Document text
Biggest surprise: Aaron Wilkerson, RHP — Wilkerson is 26 years old and threw his first minor league pitch in 2014, yet he’s quickly become a player worth watching over the coming years. He was signed by the Red Sox out of the independent leagues during the 2014 season. Since then he’s shown the kind of command and strikeout ability that could one day turn him into a major league reliever. The righty started this year in Low-A Greenville, but after five appearances was promoted to Salem and shined, sporting a 1.90 FIP and 9.68 K/P over 17 appearances, 12 of which were starts. He was at his best in May when he posted a 0.71 ERA in 25.1 innings in which he allowed just 11 hits and six walks. Performances such as that earned him a promotion to Double-A Portland in August. He finished with a 2.58 FIP over seven starts.

Biggest disappointment: Trey Ball, LHP — It’s too early to judge Ball as a 21-year-old prospect, especially after just two full seasons as a pro. But Red Sox’s fans concerns over the 2013 seventh overall pick’s performance thus far are justified. Ball’s struggles in 2014 were well-documented. This season was actually worse. Ball owned a 5.13 FIP over 25 starts, and saw an increase in walks and decrease in strikeouts compared to 2014. And unlike last year, he didn’t get better as the season progressed. Ball was solid in his final outing of the season, allowing two runs and striking out six over five innings. However, he posted a 10.80 ERA in his six starts prior. The lefty still has time to fill out his lanky 6-foot-6 frame and further develop his secondary pitches, particularly his curveball, which he started throwing as a junior in high school, but he has much to prove going into next season.

Low-A Greenville

Player of the year: Rafael Devers, 3B — Watching Devers, at 18 years old, blossom into one of the top prospects in the Red Sox’s organization was fun. The third baseman made a name for himself after a scalding hot start to the season in which he hit .382 through June 1. Since then his stock has risen. He garnered much attention on the interwebs and even drew comparisons to Robinson Cano — not bad company at such a young age. Devers eventually leveled out, finishing with a .282 TAv and .352 wOBA, and struck out at a 16.5 percent rate, but there’s no denying his potential. His solid build, fluid swing and plus power make for a nice offensive player. He his a defensive liability, so perhaps a move to first base or to a full-time DH role is in his future.

Written problem 1
Copy the entries from the line containing "genus: Campanula" through the end of the entries, and leave out the pictures.

Data rows

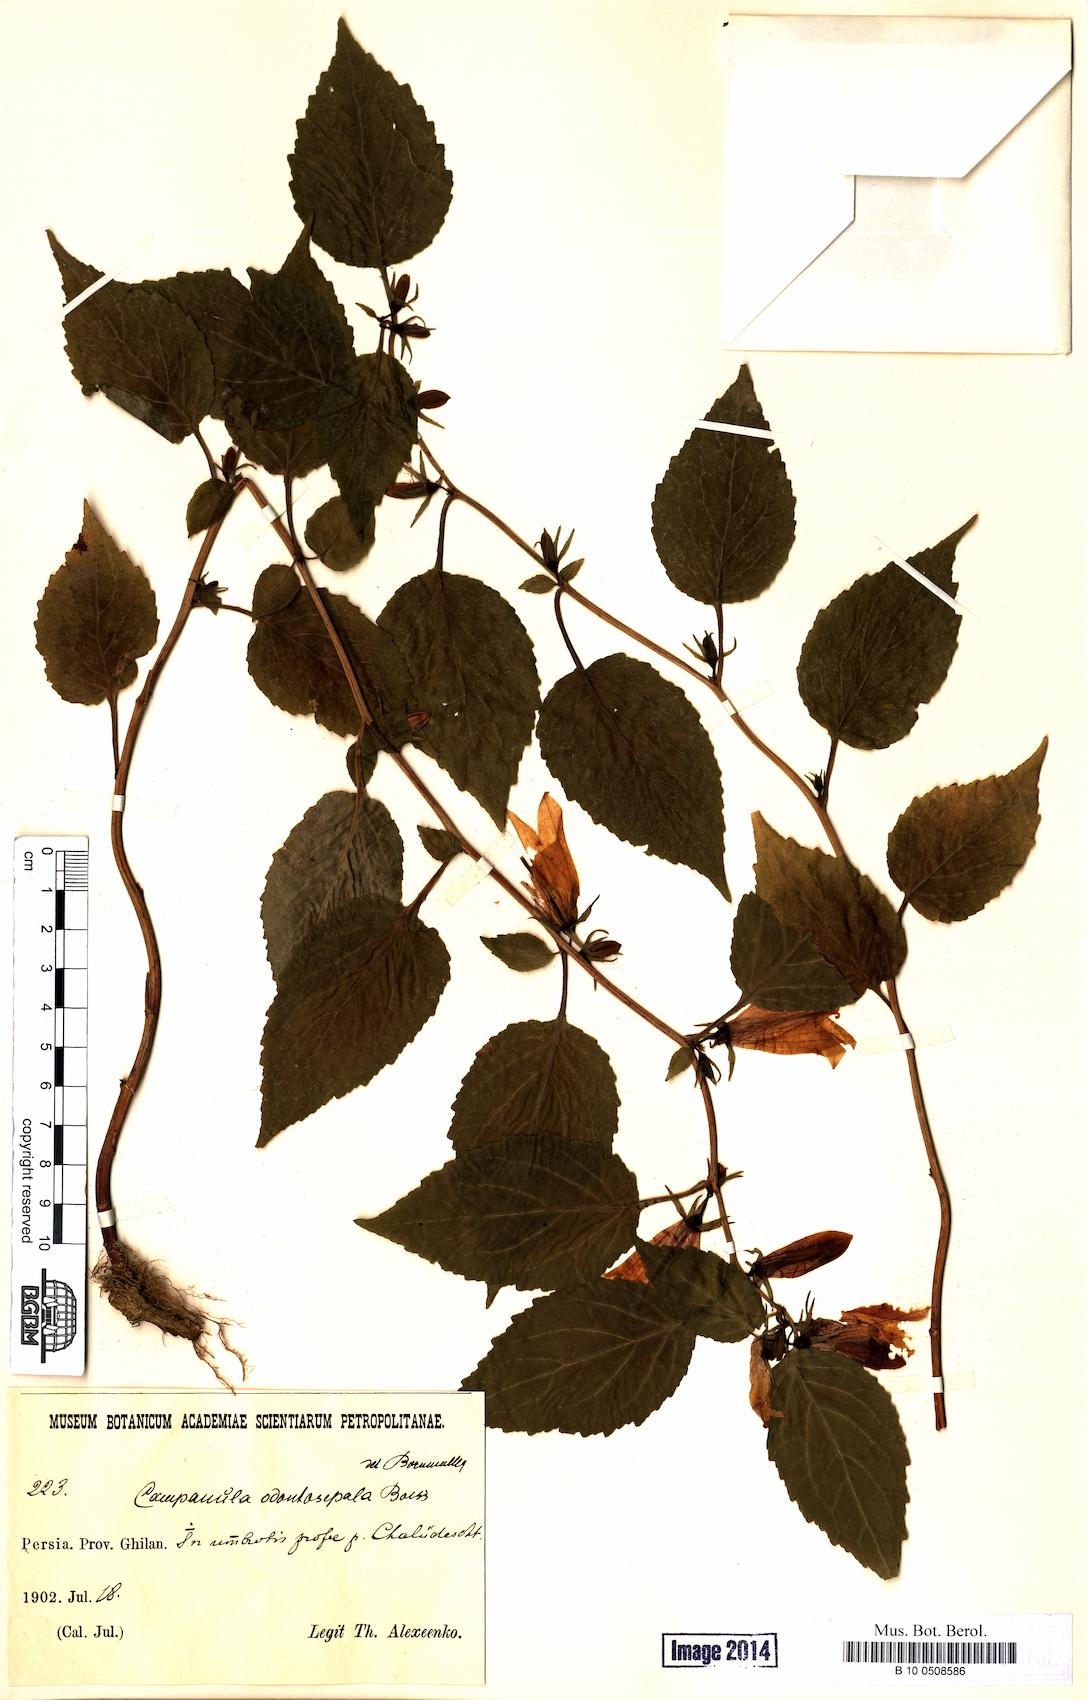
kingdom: Plantae
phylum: Tracheophyta
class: Magnoliopsida
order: Asterales
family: Campanulaceae
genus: Campanula
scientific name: Campanula odontosepala
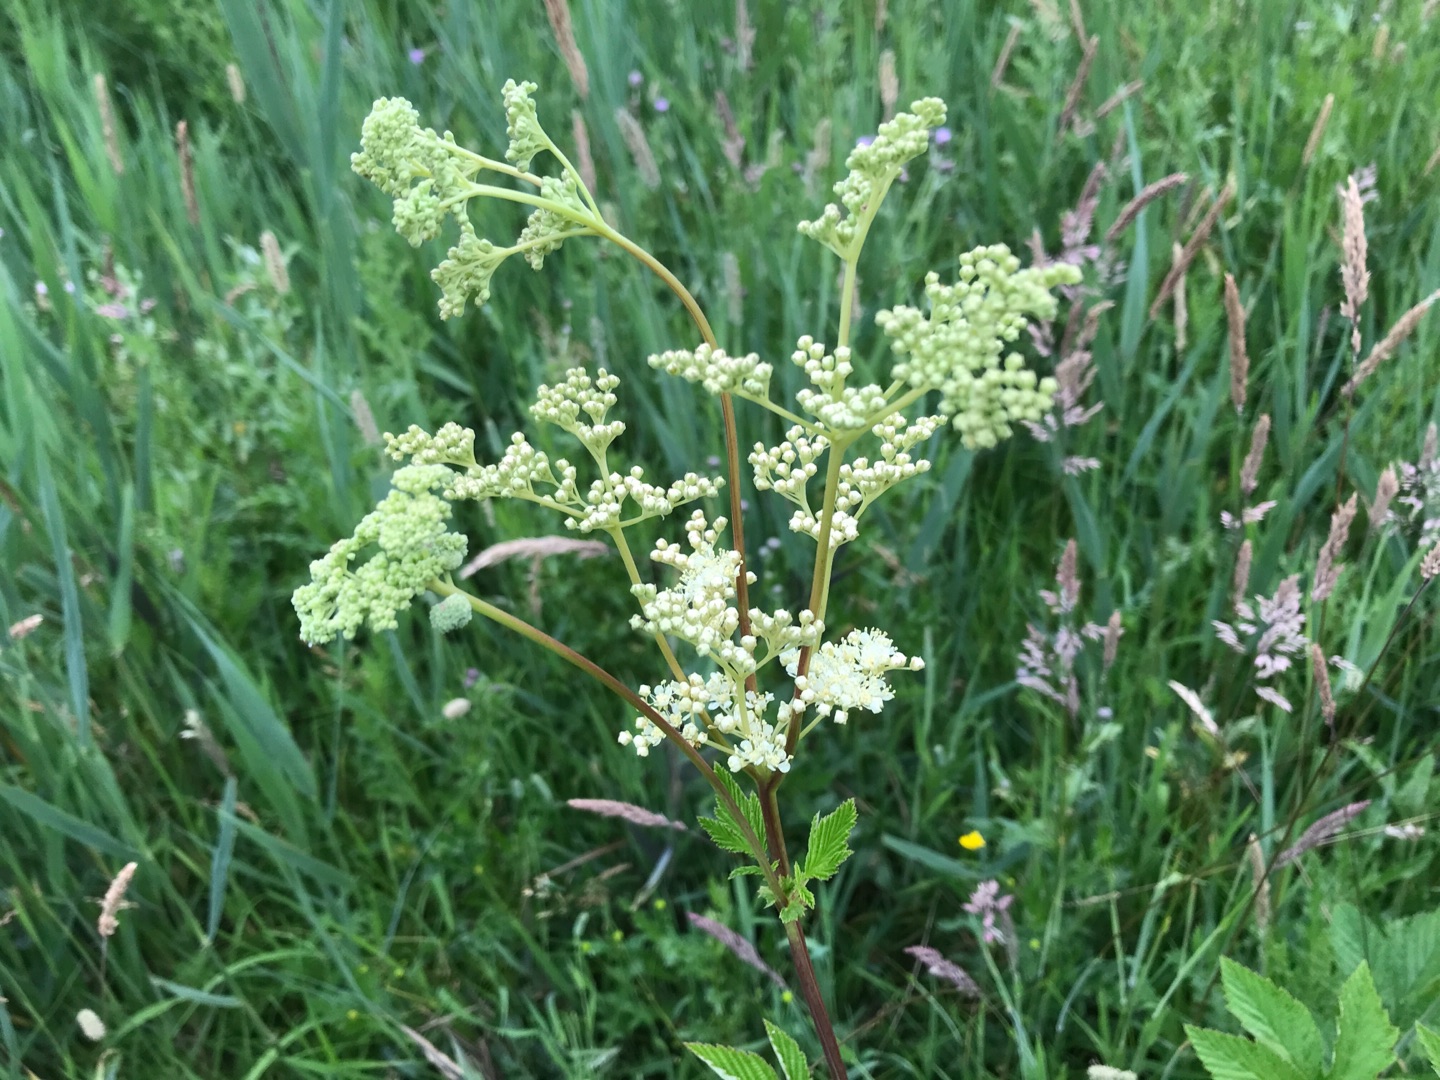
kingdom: Plantae
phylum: Tracheophyta
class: Magnoliopsida
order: Rosales
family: Rosaceae
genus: Filipendula
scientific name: Filipendula ulmaria
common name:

Written problem 2
According to the Red Sox prospects text, what was Rafael Devers hitting through June 1?

Exercise solution 1
genus: Campanula
scientific name: Campanula odontosepala
kingdom: Plantae
phylum: Tracheophyta
class: Magnoliopsida
order: Rosales
family: Rosaceae
genus: Filipendula
scientific name: Filipendula ulmaria
common name:

Exercise solution 2
.382